Apesar de ser speaker do Parlamento britânico desde 2009, foi com a arbitragem dos infindáveis debates do Brexit que Bercow, de 56 anos, se tornou famoso. "Order, order, order!" Foram estas as palavras, gritadas vezes sem conta aos deputados, como se de crianças da escola primária se tratasse, que o tornaram célebre.
Nas mãos dele esteve a decisão de aceitar o debate e a votação de emendas que permitiram ao Parlamento retirar ao governo, primeiro o de May, depois o de Boris, o controlo da agenda parlamentar, para influenciar o curso das decisões tomadas sobre o Brexit em nome do Reino Unido. Aceitou uma que obrigava o primeiro-ministro a pedir a extensão do prazo de saída para dar tempo de aprovar as leis que permitirão implementar o acordo. Os deputados votaram a favor. Boris assim fez, mas pediu ao mesmo tempo a Bruxelas para não dar essa extensão. Agora todos estão a tentar perceber qual o impacto legal dessas cartas.
"Durante o meu tempo como speaker procurei aumentar a relativa autoridade desta legislatura, pela qual não devo qualquer desculpa a ninguém, em nenhum sítio e em nenhum momento.

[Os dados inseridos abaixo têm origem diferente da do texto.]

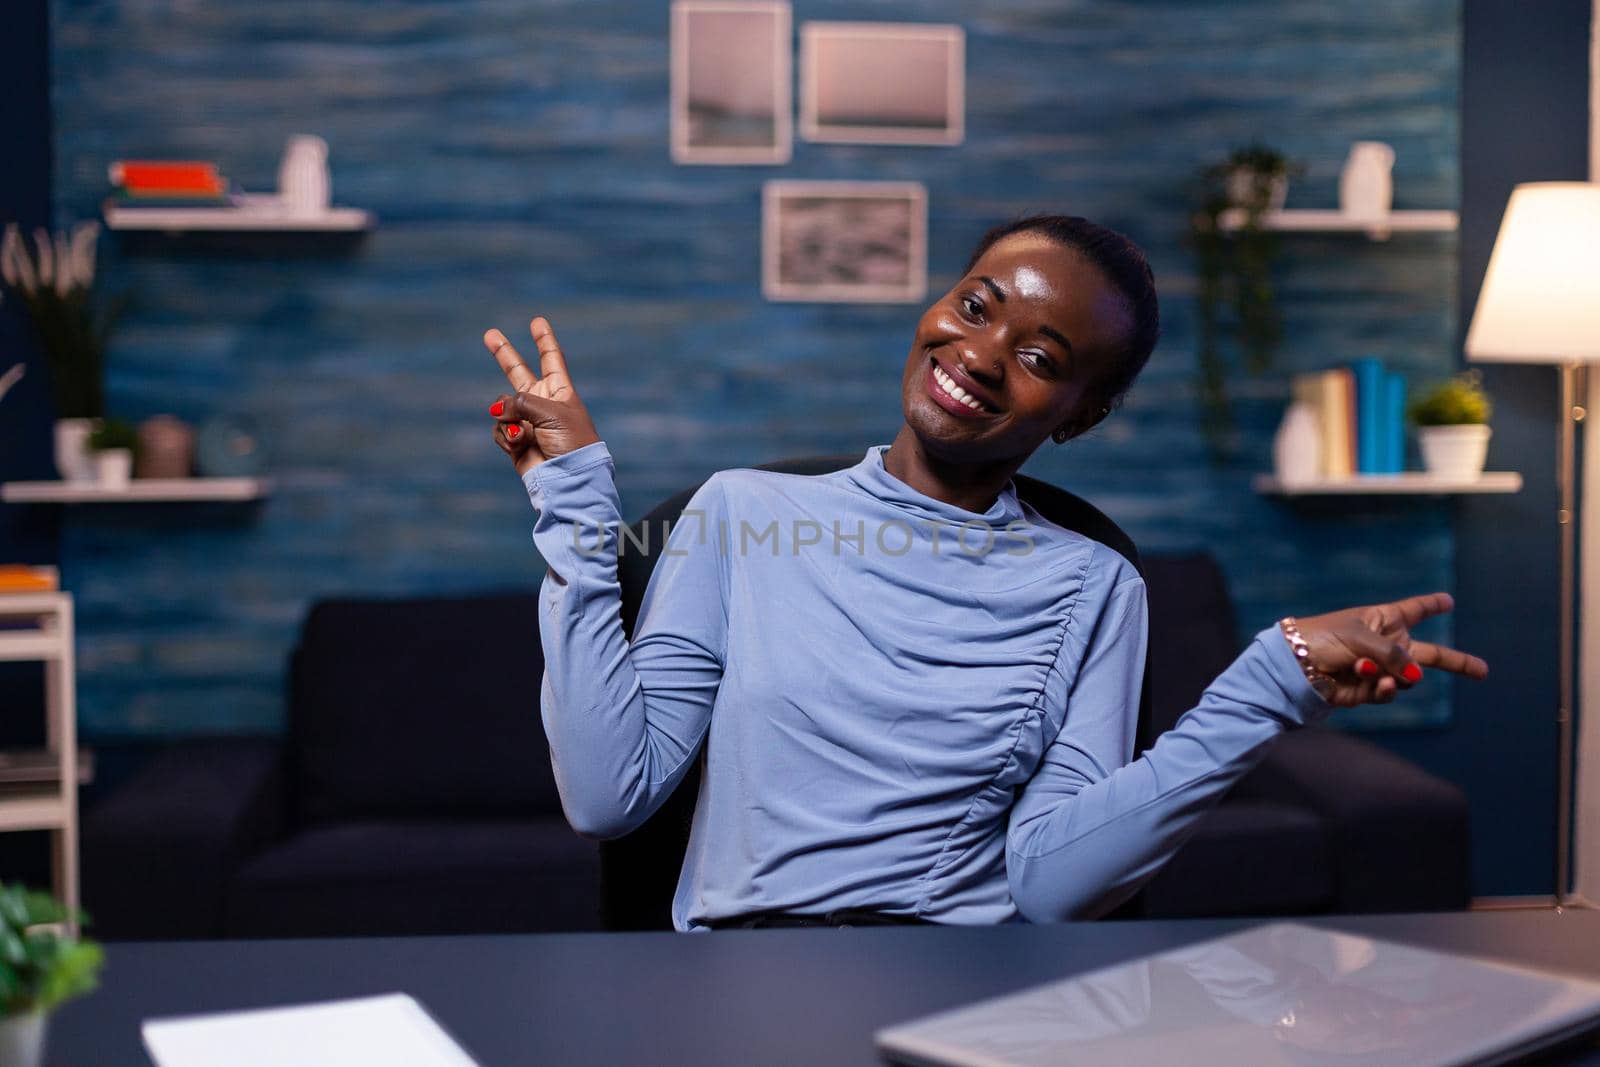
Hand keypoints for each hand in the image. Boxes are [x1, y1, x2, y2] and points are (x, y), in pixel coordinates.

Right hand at [483, 316, 600, 476]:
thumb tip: (497, 411)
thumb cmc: (570, 442)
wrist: (567, 478)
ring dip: (507, 418)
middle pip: (518, 372)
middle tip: (489, 334)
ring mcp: (527, 421)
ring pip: (502, 407)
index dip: (544, 340)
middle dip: (504, 354)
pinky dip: (505, 436)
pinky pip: (500, 428)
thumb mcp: (550, 412)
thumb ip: (520, 401)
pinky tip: (517, 446)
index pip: (551, 359)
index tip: (537, 322)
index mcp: (559, 391)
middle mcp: (542, 403)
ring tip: (522, 434)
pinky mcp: (515, 440)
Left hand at [1291, 592, 1488, 707]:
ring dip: (1393, 676)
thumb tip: (1416, 678)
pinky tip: (1373, 682)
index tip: (1447, 600)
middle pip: (1429, 655)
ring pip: (1407, 680)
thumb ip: (1393, 655)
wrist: (1293, 666)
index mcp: (1382, 620)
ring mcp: (1379, 669)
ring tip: (1367, 669)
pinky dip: (1383, 689)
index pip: (1414, 611)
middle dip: (1457, 663)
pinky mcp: (1368, 690)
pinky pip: (1389, 692)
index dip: (1430, 605)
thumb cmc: (1323, 639)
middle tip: (1483, 670)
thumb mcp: (1360, 637)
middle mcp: (1385, 645)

Para dizer uma frase até algo perigosa, também procurei ser o backstop dos backbenchers", declarou em setembro Bercow, entre risos, referindo-se ao controverso ponto do backstop no acordo do Brexit.

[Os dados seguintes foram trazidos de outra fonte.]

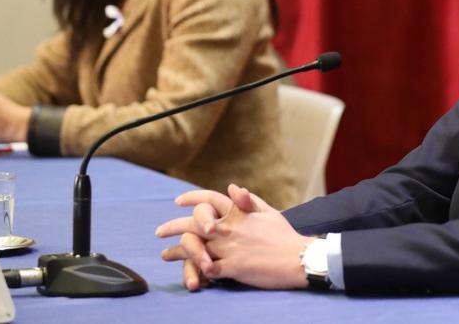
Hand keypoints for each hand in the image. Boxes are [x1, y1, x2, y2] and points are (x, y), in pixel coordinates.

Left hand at [157, 184, 311, 290]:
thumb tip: (231, 186)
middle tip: (159, 232)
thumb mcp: (268, 212)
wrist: (298, 258)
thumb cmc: (285, 236)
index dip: (192, 198)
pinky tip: (187, 271)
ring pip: (195, 248)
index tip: (178, 201)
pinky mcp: (233, 268)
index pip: (209, 199)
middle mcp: (230, 228)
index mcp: (238, 213)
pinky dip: (196, 270)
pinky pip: (207, 269)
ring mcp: (230, 248)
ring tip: (166, 254)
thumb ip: (248, 200)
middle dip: (173, 226)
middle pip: (194, 223)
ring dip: (178, 252)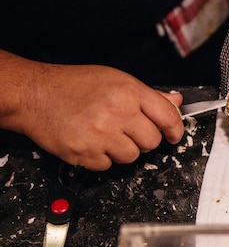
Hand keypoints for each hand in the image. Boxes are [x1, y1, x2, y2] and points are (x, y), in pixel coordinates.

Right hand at [1, 55, 183, 169]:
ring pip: (132, 157)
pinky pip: (108, 166)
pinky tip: (92, 142)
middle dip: (143, 140)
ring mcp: (101, 135)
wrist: (35, 95)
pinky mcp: (85, 153)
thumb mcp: (116, 80)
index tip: (172, 135)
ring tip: (106, 134)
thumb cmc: (74, 86)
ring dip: (123, 150)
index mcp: (129, 92)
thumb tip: (175, 103)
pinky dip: (102, 158)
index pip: (167, 117)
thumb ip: (149, 95)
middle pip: (152, 142)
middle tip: (128, 131)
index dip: (175, 130)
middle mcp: (118, 113)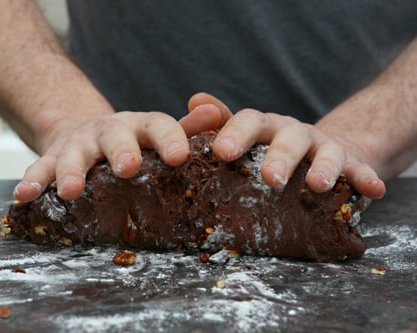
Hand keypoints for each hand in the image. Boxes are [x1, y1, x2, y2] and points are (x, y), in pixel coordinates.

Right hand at [14, 111, 192, 200]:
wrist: (89, 130)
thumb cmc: (135, 140)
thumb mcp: (159, 133)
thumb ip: (188, 129)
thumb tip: (217, 114)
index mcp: (141, 126)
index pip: (158, 124)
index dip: (169, 138)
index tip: (179, 156)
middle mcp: (110, 131)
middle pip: (114, 136)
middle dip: (120, 151)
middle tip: (127, 168)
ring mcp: (79, 143)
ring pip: (74, 154)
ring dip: (72, 171)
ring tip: (72, 191)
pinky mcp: (53, 156)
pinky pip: (40, 167)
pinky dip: (32, 180)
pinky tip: (24, 195)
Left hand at [184, 93, 385, 198]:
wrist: (321, 150)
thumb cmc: (273, 148)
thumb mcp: (248, 136)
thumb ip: (222, 124)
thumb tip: (194, 101)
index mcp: (266, 127)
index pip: (250, 121)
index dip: (236, 134)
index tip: (221, 152)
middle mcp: (295, 133)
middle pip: (289, 137)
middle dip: (280, 156)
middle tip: (270, 179)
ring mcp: (324, 147)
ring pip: (326, 152)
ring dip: (323, 167)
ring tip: (317, 185)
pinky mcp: (351, 164)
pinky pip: (360, 169)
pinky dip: (366, 178)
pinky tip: (373, 189)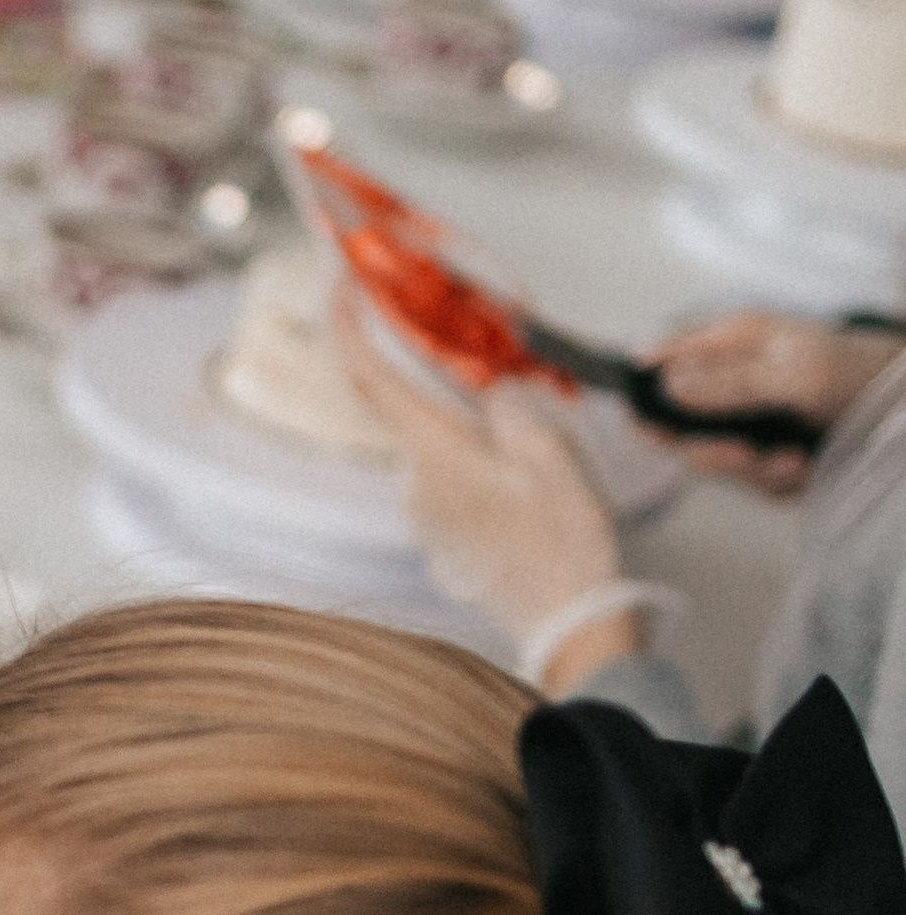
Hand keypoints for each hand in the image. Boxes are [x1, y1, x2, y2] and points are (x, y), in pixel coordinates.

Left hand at [338, 292, 631, 688]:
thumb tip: (489, 391)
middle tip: (501, 367)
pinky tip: (531, 487)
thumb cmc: (563, 546)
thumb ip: (508, 405)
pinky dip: (485, 471)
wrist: (571, 627)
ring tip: (539, 446)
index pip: (372, 378)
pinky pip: (458, 486)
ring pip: (444, 450)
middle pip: (417, 411)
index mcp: (435, 455)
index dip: (349, 327)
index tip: (342, 286)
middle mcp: (415, 487)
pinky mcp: (447, 542)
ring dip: (477, 434)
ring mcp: (428, 519)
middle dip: (449, 384)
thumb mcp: (550, 452)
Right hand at [656, 309, 897, 492]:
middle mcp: (731, 380)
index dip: (643, 394)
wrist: (898, 406)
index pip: (662, 361)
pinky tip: (805, 465)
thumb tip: (668, 384)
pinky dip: (779, 480)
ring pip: (719, 459)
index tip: (648, 428)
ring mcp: (748, 417)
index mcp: (730, 342)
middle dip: (717, 452)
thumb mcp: (793, 372)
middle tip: (750, 456)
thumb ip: (730, 382)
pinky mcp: (768, 448)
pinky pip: (752, 477)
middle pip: (683, 428)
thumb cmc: (852, 370)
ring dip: (755, 470)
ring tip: (794, 462)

Em fim de mandato, tal como Juncker, Donald Tusk, presidente do Conselho Europeu, teve sempre a difícil tarefa de manter aberta a ponte de ligação entre o Reino Unido e os restantes Estados membros. Nem sempre foi fácil. O polaco, de 62 anos, não surgia em público tantas vezes a falar do Brexit como Barnier ou Juncker, mas cada vez que o fazia toda a gente se lembrava.

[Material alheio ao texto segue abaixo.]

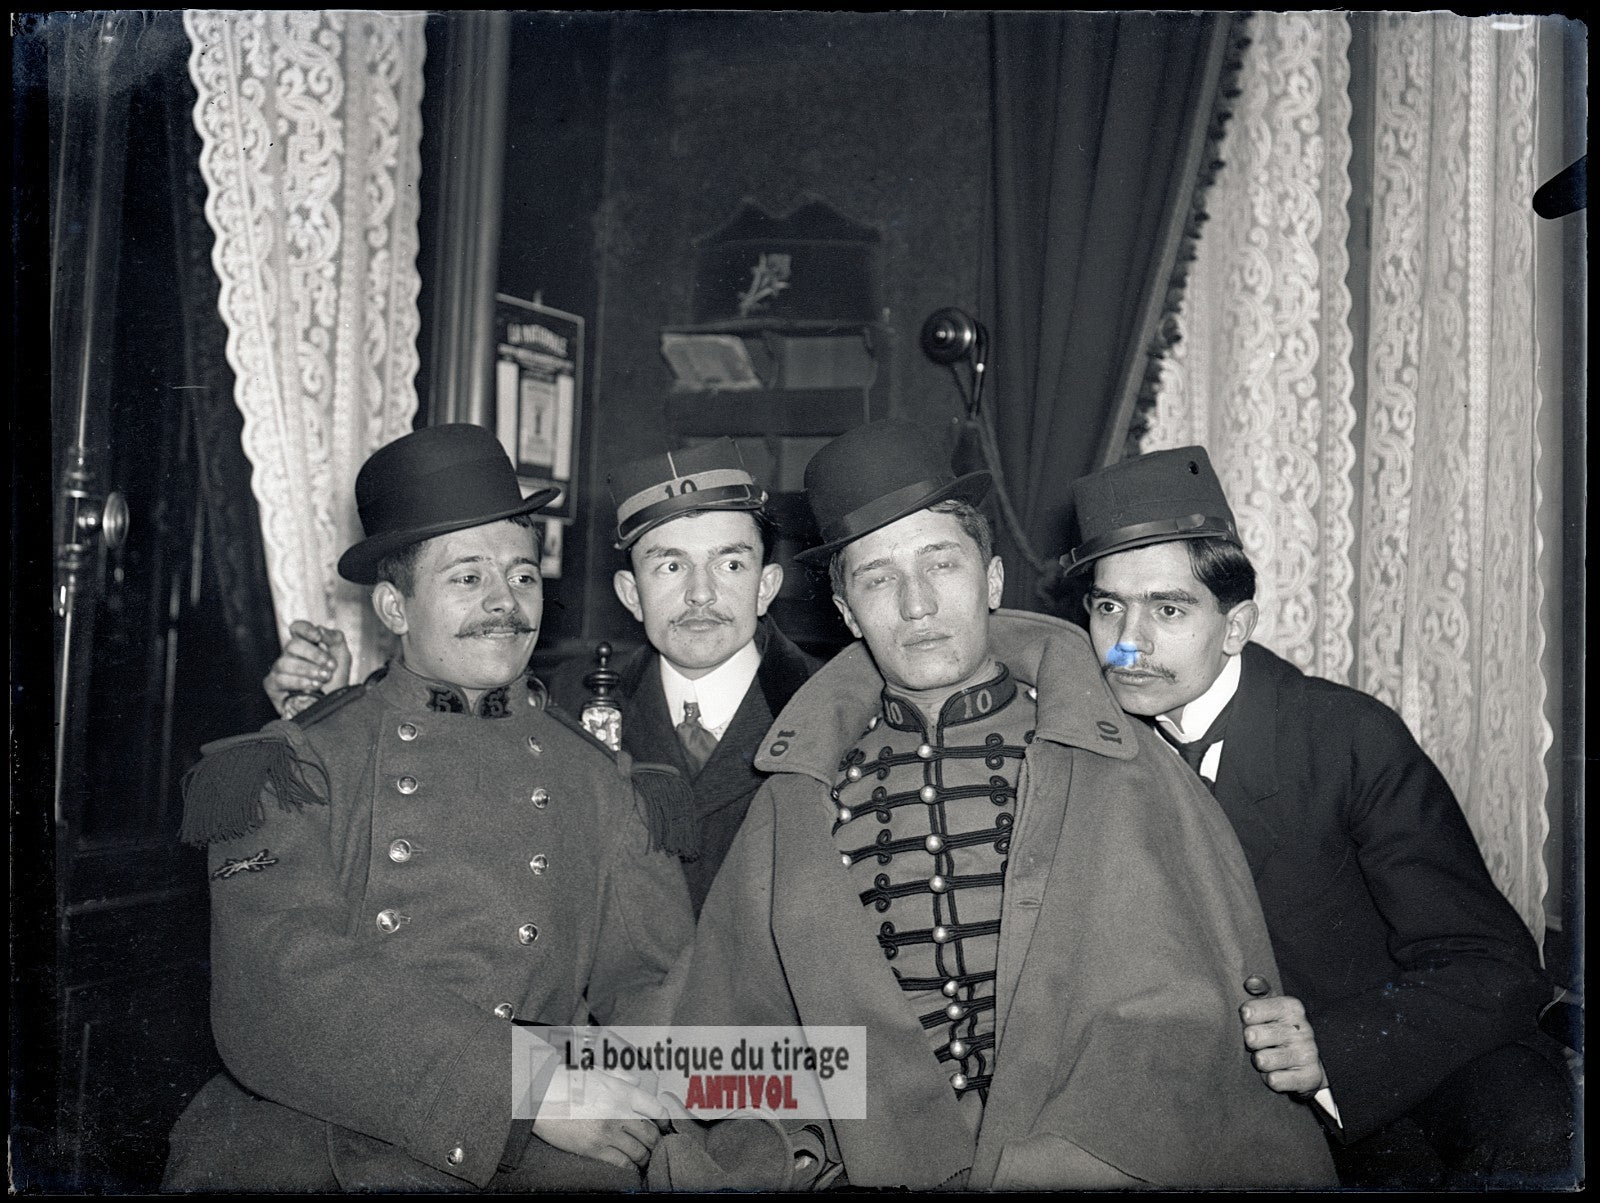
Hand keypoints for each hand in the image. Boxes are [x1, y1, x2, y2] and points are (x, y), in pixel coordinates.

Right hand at [264, 621, 350, 715]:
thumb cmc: (335, 683)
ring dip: (308, 670)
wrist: (332, 708)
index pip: (298, 628)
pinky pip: (280, 679)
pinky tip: (311, 686)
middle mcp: (290, 655)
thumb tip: (320, 629)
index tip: (318, 637)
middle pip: (293, 644)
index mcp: (306, 644)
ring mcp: (280, 669)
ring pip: (285, 662)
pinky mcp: (273, 685)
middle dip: (314, 655)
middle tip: (330, 667)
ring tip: (323, 679)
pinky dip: (298, 682)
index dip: (305, 629)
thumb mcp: (342, 657)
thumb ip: (334, 638)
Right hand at [533, 1071, 672, 1169]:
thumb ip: (621, 1077)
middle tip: (657, 1147)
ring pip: (638, 1151)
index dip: (665, 1120)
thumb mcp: (597, 1071)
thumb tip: (637, 1082)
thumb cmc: (565, 1082)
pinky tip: (631, 1167)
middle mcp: (619, 1112)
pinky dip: (630, 1167)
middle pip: (650, 1133)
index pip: (655, 1108)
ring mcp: (607, 1132)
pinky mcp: (594, 1148)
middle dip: (657, 1143)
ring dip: (645, 1157)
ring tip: (646, 1159)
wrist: (539, 1097)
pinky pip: (621, 1163)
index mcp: (621, 1091)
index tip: (666, 1126)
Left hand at [1241, 993, 1327, 1094]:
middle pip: (1251, 1037)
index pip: (1248, 1011)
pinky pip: (1275, 1081)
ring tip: (1269, 1058)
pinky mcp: (1310, 1077)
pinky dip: (1271, 1080)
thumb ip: (1259, 990)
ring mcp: (1308, 1053)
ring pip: (1261, 1060)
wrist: (1309, 1064)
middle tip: (1261, 1044)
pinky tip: (1279, 1073)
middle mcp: (1302, 1028)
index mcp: (1291, 1007)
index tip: (1252, 1022)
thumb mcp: (1271, 1006)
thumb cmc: (1280, 1030)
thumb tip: (1250, 982)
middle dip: (1250, 1043)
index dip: (1245, 1021)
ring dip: (1260, 1062)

"Ele [Cameron] disse-me que se sentia à vontade porque, ao mesmo tempo, achava não existir risco de haver mesmo um referendo. Isto porque o seu parceiro de coligação, os liberais-democratas, iria bloquear a ideia. Mas depois, surpreendentemente, ele ganhou as eleições e não precisou de renovar a coligação. Então, paradoxalmente, tornou-se vítima da sua própria história", declarou a um documentário da BBC.
"Tenho estado a pensar como será o lugar especial no inferno para os que promoveram o Brexit, sem sequer terem um plano para o empreender em segurança", escreveu Tusk no Twitter, em fevereiro, estava May sob forte ataque dos brexiteers radicais. "Boris Johnson, aquilo que está em causa não é ganhar este estúpido jogo de passa-culpas. Em causa está o futuro da Europa e do Reino Unido, bem como a garantia dos interesses dos nossos povos", tuitou, no passado dia 8, já furioso com o líder britânico, enquanto se negociava um novo acordo.
Agora, sem saber muito como bem como agir perante as várias cartas de Boris Johnson, a dizer uma coisa e o seu contrário, Tusk, ex-primeiro-ministro polaco, indicou apenas que ia consultar os líderes dos governos da UE27 para saber como reagir em seguida.